Leaving me with $$\frac{2k \alpha}{(k^2-\alpha^2)^2}$$

And thus the same answer as before. The 2 belongs and the k cancels, its just the alpha that shouldn't be there that I can see. I can't see my error (I'm terrible at finding mistakes) can any of you guys (Assuming what I've written makes sense).

Thanks

 

[Beer-monster]

Anyone see my error, this needs to be in tommorrow

Thanks

 

[NEWO]

hey who started this thread coz i have a piece of work exactly the same question that i am stuck on. Im studying at loughborough uni my name is owen!!!

 

[Physics Monkey]

Beer-monster, you've got the wrong value for the integral, it should be $$k^2 + \alpha^2$$ in the denominator, how did you get $$-\alpha^2$$?

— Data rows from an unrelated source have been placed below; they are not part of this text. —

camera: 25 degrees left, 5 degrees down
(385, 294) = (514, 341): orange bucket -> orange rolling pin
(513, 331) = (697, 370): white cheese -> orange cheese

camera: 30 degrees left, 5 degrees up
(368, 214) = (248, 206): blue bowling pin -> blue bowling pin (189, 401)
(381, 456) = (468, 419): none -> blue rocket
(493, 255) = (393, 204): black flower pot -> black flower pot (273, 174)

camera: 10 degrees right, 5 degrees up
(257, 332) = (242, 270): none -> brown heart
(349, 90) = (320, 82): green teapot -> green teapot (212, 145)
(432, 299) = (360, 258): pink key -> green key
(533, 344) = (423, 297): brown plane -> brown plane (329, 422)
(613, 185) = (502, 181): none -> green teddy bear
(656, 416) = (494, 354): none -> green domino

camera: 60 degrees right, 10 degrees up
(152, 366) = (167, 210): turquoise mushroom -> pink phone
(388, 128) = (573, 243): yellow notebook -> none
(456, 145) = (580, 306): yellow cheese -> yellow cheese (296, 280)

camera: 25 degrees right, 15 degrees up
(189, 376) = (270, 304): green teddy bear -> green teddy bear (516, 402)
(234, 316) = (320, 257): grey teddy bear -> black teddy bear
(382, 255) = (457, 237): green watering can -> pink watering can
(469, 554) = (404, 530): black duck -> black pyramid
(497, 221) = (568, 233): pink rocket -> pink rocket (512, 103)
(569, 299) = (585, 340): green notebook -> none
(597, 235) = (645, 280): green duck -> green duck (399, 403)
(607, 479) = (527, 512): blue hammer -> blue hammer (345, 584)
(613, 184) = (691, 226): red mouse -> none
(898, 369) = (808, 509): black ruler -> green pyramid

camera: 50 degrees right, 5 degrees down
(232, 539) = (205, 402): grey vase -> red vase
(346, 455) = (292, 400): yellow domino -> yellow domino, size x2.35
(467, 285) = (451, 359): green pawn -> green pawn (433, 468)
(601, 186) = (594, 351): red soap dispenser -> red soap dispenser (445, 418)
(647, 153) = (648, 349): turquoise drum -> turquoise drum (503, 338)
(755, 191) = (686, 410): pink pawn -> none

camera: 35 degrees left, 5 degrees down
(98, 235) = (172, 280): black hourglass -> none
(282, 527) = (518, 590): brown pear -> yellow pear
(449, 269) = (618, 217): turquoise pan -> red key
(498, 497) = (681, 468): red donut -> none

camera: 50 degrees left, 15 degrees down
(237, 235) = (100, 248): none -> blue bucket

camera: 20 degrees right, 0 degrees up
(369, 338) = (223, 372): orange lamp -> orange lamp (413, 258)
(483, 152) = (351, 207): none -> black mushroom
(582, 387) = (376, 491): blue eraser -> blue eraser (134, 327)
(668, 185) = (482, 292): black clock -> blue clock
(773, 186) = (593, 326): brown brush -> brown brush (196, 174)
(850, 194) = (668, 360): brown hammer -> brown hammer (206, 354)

You might try to evaluate the integral by breaking the $$\sin{kr}$$ up into its exponential parts. You should have two integrals to do, one involves $$e^{ikr-r/a_0}$$ and the other involves $$e^{-ik-r/a_0}$$ with an important relative minus sign. Each of these integrals is easy to do as it is a standard exponential integration. Once you've done each integral (be very careful with your minus signs), find a common denominator. The form I gave should pop right out.

 

[NEWO]

beer monkey

if you are doing prof alexanderovs questions for question 1b i get 0.65 (2dp)but im unsure if that is correct everything seemed to fold out nicely but not sure

 

[Beer-monster]

I've solved the integrals but I get an addition of two $$(ik- \alpha)^2$$. I'm nnot how I can combine these into the form you described monkey? It's late and my brain has fallen asleep

 

[Beer-monster]

Got there in the end. I'd like to thank everyone on the forum who tried to help me with this problem. You've been a huge help in this and hopefully QM more generally.

 

[Gatts]

you made a error integrating, i do it by my self and the result is:

$$\phi(p) = \frac{4\pi}{(2\pi\hbar)^{3/2}}\frac{1}{\pi a^3}\frac{2a^3 \hbar ^4}{\left(\hbar ^2 + a^2 p^2 \right)^2}$$
$$\phi(k) = \frac{4\pi}{(2\pi\hbar)^{3/2}}\frac{1}{\pi a^3}\frac{2a^3 \hbar ^4}{\left(\hbar ^2 +\hbar ^2 a^2 k^2 \right)^2}$$